AlloCiné: Vos films dépeignent souvent les conditions de vie des laissés pour compte en Argentine. "Elefante Blanco" ne déroge pas à la règle puisque le film suit deux prêtres qui viennent en aide à la population des bidonvilles. Comment avez-vous eu l’idée de mettre en scène un film sur ce sujet ?
Pablo Trapero : L’idée m’est venue de la contradiction qu’il peut y avoir dans le travail même de ces prêtres. Ces hommes d’Eglise sont les rares représentants des institutions qui existent à l’extérieur des bidonvilles - car bien évidemment dans les bidonvilles il n’y a pas d’écoles, pas d’hôpitaux, ni de policiers - mais il y a ces prêtres qui ont une méthode de travailler très différente de celle des autres prêtres. Ils s’impliquent beaucoup plus dans la vie des gens et de la communauté. Et cette différence a été mon point de départ, mais je voulais également parler de ces bidonvilles et montrer ce qu’est la vie à l’intérieur de ceux-ci. J’ai donc confronté ces deux sujets et décidé de les mêler pour faire Elefante Blanco.
Vos films sont toujours empreints d’un message politique et social, en quoi est-ce important pour vous ?
Je préfère penser qu’Elefante Blanco est une proposition qui permet aux spectateurs d’entrer en relation avec un lieu, comme ce bidonville, et avec des gens, comme ceux qui existent dans le film. Pour moi le cinéma est en tant que tel politique. Le cinéma est un fait politique, soit parce qu’on y parle de sujets politiques, soit parce qu’on étaye ces sujets ; les réalisateurs ont forcément une opinion.
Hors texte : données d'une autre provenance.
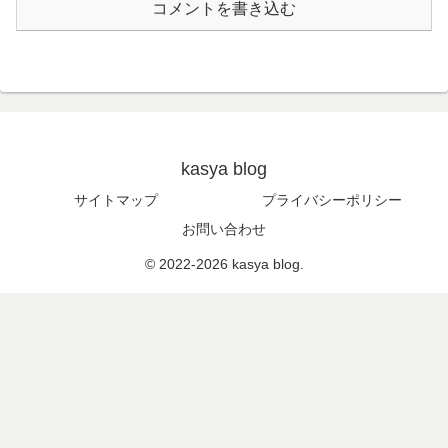
コメントを書き込む
kasya blog
サイトマップ
プライバシーポリシー
お問い合わせ
© 2022-2026 kasya blog.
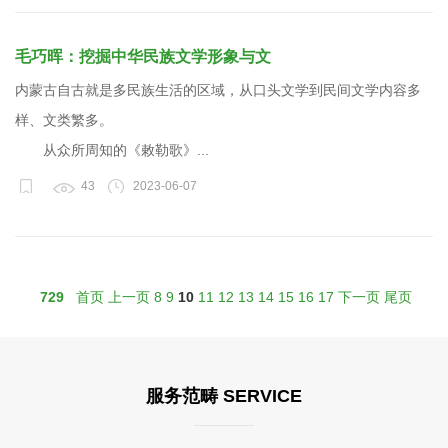
毛巧晖：挖掘中华民族文学形象与文
内蒙古自古就是多民族生活的区域，从口头文学到民间文学内容多
样、文类繁多。
从众所周知的《敕勒歌》...
43
2023-06-07
729
首页
上一页
8
9
10
11
12
13
14
15
16
17
下一页
尾页
服务范畴 SERVICE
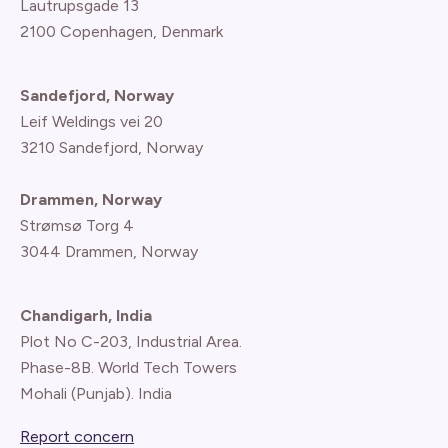
Lautrupsgade 13
2100 Copenhagen
, Denmark
Sandefjord, Norway
Leif Weldings vei 20
3210 Sandefjord, Norway
Drammen, Norway
Strømsø Torg 4
3044 Drammen, Norway
Chandigarh, India
Plot No C-203, Industrial Area.
Phase-8B. World Tech Towers
Mohali (Punjab). India
Report concern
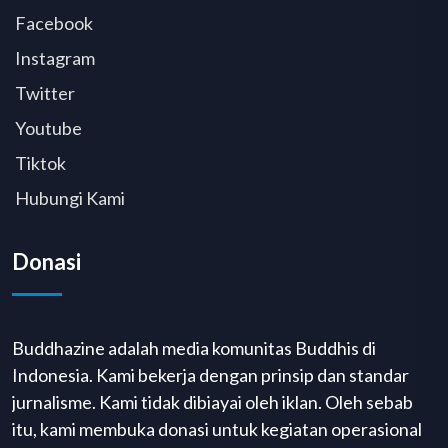
Facebook
Instagram
Twitter
Youtube
Tiktok
Hubungi Kami
Donasi
Buddhazine adalah media komunitas Buddhis di
Indonesia. Kami bekerja dengan prinsip dan standar
jurnalisme. Kami tidak dibiayai oleh iklan. Oleh sebab
itu, kami membuka donasi untuk kegiatan operasional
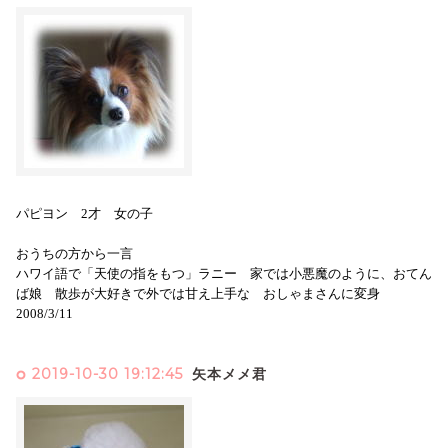
パピヨン 2才 女の子
おうちの方から一言
ハワイ語で「天使の指をもつ」ラニー 家では小悪魔のように、おてん
ば娘 散歩が大好きで外では甘え上手な おしゃまさんに変身
2008/3/11
2019-10-30 19:12:45
矢本メメ君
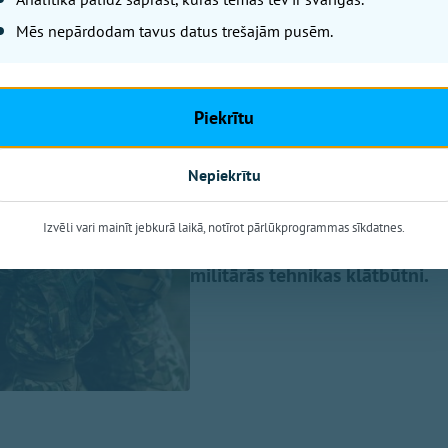
Ogres un Turkal
Mēs nepārdodam tavus datus trešajām pusēm.
Zemessardzes mi
iedzīvotājus aic
Piekrītu
OgreNet
Nepiekrītu
No 7. līdz 9. augustam Ogres m
Zemessardzes 2. Vidzemes brig
Izvēli vari mainīt jebkurā laikā, notīrot pārlūkprogrammas sīkdatnes.
Iedzīvotāji tiek aicināti ar sap
militārās tehnikas klātbūtni.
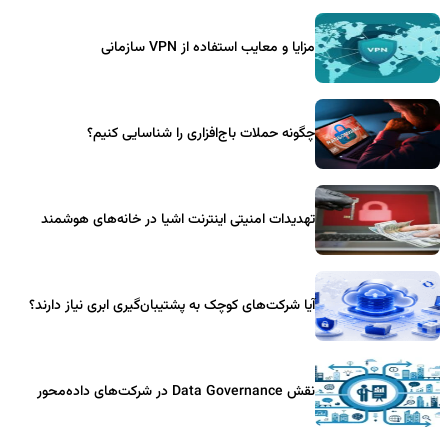
مزایا و معایب استفاده از VPN سازمانی
چگونه حملات باج‌افزاری را شناسایی کنیم؟
تهدیدات امنیتی اینترنت اشیا در خانه‌های هوشمند
آیا شرکت‌های کوچک به پشتیبان‌گیری ابری نیاز دارند؟
نقش Data Governance در شرکت‌های داده‌محور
En tant que spectateur je me suis formé en voyant des films qui étaient destinés à des publics extrêmement différents. Mais c’est vrai que les films qui parlaient de situations ou de lieux que je connaissais, me faisaient plus réfléchir. Ce sont ces films qui m’ont permis de confronter mon regard et de me construire. Et d’une certaine manière, quand aujourd’hui je fais des films, je vise à rendre au cinéma et à donner aux spectateurs ce que le cinéma m’a donné. Alors il y a l’expérience du spectateur durant le film, ce qu’il peut ressentir dans la salle en regardant l’écran,…
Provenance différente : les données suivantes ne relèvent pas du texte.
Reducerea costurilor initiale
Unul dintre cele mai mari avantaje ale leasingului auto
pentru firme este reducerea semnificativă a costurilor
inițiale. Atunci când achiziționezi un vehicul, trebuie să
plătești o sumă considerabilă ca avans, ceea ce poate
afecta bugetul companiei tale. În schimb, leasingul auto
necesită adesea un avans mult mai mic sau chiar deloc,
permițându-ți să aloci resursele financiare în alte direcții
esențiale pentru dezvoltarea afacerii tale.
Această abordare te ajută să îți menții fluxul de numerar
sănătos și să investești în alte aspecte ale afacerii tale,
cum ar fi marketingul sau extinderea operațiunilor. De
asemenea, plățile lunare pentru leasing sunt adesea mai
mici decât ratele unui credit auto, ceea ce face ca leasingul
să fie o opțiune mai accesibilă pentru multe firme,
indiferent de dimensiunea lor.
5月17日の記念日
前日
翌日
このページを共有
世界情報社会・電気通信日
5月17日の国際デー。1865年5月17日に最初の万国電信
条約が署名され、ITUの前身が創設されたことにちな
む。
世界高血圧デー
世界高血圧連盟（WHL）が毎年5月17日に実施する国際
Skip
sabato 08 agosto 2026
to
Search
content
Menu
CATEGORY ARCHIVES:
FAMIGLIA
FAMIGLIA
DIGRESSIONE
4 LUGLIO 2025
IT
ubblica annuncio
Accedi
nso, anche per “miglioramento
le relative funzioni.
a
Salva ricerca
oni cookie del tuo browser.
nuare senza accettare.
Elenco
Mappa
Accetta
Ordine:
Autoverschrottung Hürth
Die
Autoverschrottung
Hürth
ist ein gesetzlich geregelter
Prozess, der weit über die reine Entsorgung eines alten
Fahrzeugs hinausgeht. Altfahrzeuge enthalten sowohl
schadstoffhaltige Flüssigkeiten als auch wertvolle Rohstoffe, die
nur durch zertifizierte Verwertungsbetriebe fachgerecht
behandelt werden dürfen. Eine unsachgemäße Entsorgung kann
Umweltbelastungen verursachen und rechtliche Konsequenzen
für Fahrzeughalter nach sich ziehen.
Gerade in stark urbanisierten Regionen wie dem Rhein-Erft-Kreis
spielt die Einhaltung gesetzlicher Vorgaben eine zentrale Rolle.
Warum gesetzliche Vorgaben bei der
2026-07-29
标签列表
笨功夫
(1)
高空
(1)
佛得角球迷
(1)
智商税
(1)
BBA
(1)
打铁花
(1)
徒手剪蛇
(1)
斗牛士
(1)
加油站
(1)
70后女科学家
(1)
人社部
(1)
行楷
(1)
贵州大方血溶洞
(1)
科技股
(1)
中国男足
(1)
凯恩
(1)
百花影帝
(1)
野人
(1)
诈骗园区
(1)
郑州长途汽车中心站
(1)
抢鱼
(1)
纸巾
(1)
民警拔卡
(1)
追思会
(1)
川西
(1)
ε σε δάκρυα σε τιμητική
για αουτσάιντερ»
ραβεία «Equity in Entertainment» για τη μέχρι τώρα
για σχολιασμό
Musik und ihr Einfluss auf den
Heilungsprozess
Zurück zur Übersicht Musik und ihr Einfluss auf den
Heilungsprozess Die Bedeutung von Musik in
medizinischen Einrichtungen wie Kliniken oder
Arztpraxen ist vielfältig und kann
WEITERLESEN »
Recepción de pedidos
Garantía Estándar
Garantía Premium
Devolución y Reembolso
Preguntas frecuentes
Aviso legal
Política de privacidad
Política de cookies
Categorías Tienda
Mais ma volonté est vraiment de laisser quelque chose aux gens après le film. Ce qui m’intéresse c’est ce que les gens vont garder du film après l’avoir vu, la manière dont ils vont raconter l’histoire et dont ils vont se l’approprier : toutes ces petites traces qui vont rester en eux et être comme des souvenirs, presque personnels.
C’est votre première collaboration avec un acteur français. Comment avez-vous connu Jérémie Renier ?
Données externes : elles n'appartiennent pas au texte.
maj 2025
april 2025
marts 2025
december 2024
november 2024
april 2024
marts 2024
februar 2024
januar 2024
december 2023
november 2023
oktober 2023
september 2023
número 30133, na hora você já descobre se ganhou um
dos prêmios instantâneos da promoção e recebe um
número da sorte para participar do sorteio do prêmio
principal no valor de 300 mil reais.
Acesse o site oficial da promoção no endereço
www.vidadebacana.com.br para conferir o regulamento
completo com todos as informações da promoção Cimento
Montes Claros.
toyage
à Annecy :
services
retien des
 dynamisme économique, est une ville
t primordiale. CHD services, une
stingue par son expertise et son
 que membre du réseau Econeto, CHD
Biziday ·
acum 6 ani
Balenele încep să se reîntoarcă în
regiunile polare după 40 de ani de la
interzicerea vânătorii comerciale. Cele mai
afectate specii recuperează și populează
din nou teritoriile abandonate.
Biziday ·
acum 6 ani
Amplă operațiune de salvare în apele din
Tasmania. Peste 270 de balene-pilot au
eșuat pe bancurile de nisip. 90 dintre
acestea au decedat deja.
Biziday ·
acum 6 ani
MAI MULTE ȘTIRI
Dès le départ, dans le scénario il y avait 3 personnages principaux, les deux prêtres (Ricardo Darin et Jérémie Renier) et l’assistante sociale (Martina Gusman). L’un des deux prêtres est étranger, et il était important qu’il soit éloigné de l’histoire de l’immigration argentine, c’est à dire qu’il ne pouvait pas être espagnol, ni italien ; il fallait qu’il vienne de plus loin. Je voulais aussi qu’il rappel le travail des prêtres missionnaires, qui se rendaient dans le monde entier pour aider les populations. Il était également important pour moi qu’il existe une différence d’âge avec Ricardo Darin - qui incarne le prêtre plus âgé – dont il est l’ami et un peu le disciple.
Je connaissais le travail de Jérémie Renier parce que j’ai vu un certain nombre de ses films et je trouve que c’est un très bon acteur, c’est quelqu’un qui a une vraie intensité et ça a vraiment très bien fonctionné avec les deux autres comédiens. Le tournage avec Ricardo Darin, Jérémie Renier et Martina Gusman a été une très belle expérience.